Fire from Heaven (with a little help)

In the Roman rite, the Easter Vigil service of Holy Saturday night starts with the blessing of fire and the lighting of the Paschal candle. The Orthodox churches have a similar rite in the Divine Liturgy said on Great and Holy Saturday, called the “Blessing of the New Light”: “Shine, shine, O new Jerusalem, for the glory of the Lord has shone upon you.”
In Jerusalem’s Church of the Holy Sepulcher (a/k/a the Church of the Resurrection), the arrival of the New Light is taken as an annual miracle in which fire descends from Heaven to the candle of the Orthodox patriarch who prays for it in the tomb of Christ; and from there it is given to the faithful in a rush of candle-lighting. The miracle, so it is said, happens in various forms.
The Telegraph says that tensions between the various churches sharing the basilica were a bit high this year, understandably enough:

Relations between the clergy who preside over the miracle have been inflamed since last year when the ceremony was marred by a brawl within the shrine.
Out of sight of the faithful, the two churchmen – the Armenian participating for the third time, the Greek for the first – fiercely disagreed on a matter of precedence. Should the Greek patriarch emerge first with the Holy Fire or the Armenian? Would the Greek or the Armenian Orthodox community be first to receive the light?
When Patriarch Irineos fought his corner by twice blowing out the Armenian’s candle, the Armenian felt obliged to resort to a shameful expedient to obtain some Holy Fire.
“In this worst situation I had to use my emergency light, a cigarette lighter,” he later admitted.

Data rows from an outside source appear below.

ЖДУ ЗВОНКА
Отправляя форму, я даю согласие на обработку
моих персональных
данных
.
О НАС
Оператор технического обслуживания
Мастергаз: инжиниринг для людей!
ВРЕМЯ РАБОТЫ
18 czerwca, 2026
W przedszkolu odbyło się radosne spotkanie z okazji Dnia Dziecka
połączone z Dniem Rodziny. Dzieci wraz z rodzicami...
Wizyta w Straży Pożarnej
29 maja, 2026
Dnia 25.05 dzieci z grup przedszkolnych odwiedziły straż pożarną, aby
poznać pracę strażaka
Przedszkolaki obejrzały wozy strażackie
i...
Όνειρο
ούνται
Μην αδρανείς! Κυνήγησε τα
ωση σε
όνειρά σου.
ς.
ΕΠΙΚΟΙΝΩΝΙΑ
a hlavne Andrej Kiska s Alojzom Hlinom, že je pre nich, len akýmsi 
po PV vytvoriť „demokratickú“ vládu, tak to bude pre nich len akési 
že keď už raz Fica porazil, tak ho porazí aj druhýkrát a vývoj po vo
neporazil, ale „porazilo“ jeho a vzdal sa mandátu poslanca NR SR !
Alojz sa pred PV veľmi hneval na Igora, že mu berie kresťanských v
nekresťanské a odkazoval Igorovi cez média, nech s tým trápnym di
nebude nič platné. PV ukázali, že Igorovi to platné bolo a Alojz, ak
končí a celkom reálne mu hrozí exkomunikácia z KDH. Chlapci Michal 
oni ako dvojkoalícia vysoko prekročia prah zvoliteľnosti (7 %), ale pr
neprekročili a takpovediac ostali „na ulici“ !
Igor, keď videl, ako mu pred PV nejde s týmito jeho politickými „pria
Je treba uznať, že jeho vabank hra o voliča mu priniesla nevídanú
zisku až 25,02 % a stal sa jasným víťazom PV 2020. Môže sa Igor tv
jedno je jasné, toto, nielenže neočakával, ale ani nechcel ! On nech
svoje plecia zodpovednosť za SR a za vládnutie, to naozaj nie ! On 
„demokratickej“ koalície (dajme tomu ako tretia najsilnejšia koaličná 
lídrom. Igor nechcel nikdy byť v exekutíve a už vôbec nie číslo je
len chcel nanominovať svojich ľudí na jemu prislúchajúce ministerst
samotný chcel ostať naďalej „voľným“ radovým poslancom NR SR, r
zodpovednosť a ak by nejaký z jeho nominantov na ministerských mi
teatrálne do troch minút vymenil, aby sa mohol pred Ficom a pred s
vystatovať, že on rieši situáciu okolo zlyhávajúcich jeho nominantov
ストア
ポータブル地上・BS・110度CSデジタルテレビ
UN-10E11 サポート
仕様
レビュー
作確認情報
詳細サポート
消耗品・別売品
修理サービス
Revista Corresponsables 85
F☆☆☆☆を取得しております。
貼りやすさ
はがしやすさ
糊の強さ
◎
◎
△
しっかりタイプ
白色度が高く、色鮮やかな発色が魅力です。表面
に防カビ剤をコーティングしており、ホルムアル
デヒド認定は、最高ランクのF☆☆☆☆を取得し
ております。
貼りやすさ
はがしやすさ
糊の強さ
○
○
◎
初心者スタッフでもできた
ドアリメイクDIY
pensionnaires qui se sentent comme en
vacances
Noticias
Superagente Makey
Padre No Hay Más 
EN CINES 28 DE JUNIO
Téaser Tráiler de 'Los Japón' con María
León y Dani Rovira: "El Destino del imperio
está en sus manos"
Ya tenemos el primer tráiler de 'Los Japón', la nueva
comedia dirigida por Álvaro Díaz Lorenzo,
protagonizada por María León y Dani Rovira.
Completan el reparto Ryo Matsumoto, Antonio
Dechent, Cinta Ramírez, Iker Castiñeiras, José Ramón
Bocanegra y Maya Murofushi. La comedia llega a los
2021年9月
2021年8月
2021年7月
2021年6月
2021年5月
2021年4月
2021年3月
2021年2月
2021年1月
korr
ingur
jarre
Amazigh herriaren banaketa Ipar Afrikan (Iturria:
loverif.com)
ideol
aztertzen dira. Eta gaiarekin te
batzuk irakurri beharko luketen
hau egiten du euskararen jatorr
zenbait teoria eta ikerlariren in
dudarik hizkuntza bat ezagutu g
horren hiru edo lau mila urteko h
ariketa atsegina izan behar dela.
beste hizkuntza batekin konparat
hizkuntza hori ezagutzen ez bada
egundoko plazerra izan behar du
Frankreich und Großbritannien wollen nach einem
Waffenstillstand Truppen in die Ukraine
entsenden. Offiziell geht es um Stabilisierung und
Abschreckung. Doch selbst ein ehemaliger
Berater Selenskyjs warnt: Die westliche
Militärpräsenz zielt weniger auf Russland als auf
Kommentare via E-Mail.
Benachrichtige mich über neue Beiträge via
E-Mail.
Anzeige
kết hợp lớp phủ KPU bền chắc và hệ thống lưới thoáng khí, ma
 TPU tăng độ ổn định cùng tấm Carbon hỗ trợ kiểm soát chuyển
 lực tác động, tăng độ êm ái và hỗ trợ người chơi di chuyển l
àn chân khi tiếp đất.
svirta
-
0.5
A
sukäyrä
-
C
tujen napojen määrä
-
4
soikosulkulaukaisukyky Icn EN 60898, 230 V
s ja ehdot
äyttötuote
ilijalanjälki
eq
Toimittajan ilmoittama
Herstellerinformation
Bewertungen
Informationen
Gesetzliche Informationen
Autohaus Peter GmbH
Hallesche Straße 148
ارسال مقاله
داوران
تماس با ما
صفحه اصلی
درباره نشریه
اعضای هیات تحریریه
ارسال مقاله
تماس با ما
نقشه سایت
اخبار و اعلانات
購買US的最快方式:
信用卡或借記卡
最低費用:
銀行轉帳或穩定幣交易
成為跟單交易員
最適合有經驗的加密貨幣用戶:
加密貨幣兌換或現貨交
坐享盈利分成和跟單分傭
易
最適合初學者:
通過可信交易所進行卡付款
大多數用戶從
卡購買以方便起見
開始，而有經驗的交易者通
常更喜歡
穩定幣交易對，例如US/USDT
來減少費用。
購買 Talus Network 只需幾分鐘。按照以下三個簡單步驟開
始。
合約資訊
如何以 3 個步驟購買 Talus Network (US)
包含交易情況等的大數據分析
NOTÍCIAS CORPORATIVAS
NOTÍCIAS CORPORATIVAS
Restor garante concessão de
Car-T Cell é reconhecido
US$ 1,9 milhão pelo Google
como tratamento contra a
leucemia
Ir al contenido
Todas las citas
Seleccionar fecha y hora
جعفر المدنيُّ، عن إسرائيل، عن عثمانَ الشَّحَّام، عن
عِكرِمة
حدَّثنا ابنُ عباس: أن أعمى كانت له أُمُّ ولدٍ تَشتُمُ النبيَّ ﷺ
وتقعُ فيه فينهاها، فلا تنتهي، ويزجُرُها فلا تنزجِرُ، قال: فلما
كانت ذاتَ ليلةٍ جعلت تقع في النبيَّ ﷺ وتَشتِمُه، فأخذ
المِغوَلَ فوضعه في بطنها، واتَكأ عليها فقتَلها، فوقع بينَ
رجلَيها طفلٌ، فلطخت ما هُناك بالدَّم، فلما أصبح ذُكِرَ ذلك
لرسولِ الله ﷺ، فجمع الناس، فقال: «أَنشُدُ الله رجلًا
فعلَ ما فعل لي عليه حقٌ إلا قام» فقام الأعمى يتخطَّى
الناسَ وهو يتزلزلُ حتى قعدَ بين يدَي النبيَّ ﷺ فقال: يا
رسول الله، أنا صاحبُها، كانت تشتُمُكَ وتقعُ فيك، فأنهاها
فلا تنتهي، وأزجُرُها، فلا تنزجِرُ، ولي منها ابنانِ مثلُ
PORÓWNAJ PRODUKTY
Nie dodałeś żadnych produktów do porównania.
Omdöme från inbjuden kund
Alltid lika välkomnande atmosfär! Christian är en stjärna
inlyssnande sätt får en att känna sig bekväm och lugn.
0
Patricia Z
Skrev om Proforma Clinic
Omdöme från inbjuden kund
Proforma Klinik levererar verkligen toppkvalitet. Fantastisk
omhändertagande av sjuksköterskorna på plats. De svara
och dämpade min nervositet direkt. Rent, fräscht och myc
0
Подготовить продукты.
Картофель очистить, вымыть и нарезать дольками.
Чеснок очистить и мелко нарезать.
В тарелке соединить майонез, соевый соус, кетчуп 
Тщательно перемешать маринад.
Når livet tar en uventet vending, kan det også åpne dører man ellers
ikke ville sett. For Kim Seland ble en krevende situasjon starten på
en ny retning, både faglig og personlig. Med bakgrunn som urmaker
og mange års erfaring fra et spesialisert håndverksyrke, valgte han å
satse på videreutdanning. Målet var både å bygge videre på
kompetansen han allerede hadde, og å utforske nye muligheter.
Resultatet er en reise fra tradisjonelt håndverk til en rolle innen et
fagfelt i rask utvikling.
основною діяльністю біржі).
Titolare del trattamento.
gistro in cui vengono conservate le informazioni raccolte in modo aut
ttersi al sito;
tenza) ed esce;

Happily, Voice of Russia radio mentioned in its news today that the bishops worked out a last-minute compromise to conduct the rite, and when they did so, the candles of the faithful spontaneously and simultaneously took fire. So they say.
As the Telegraph writer mentions, Catholics do not participate in this rite, even in years when our Holy Saturday falls on the same day as that of the Orthodox; and I don’t think Catholics are obliged to believe any related claims of miraculous goings-on. In fact, an inside participant has given his description of what really happens at the tomb.
(But if you are looking for a visible miracle to celebrate, let’s just rejoice in the fact that the old Soviet Communist station Radio Moscow has been sufficiently converted that it reports this Christian event favorably.)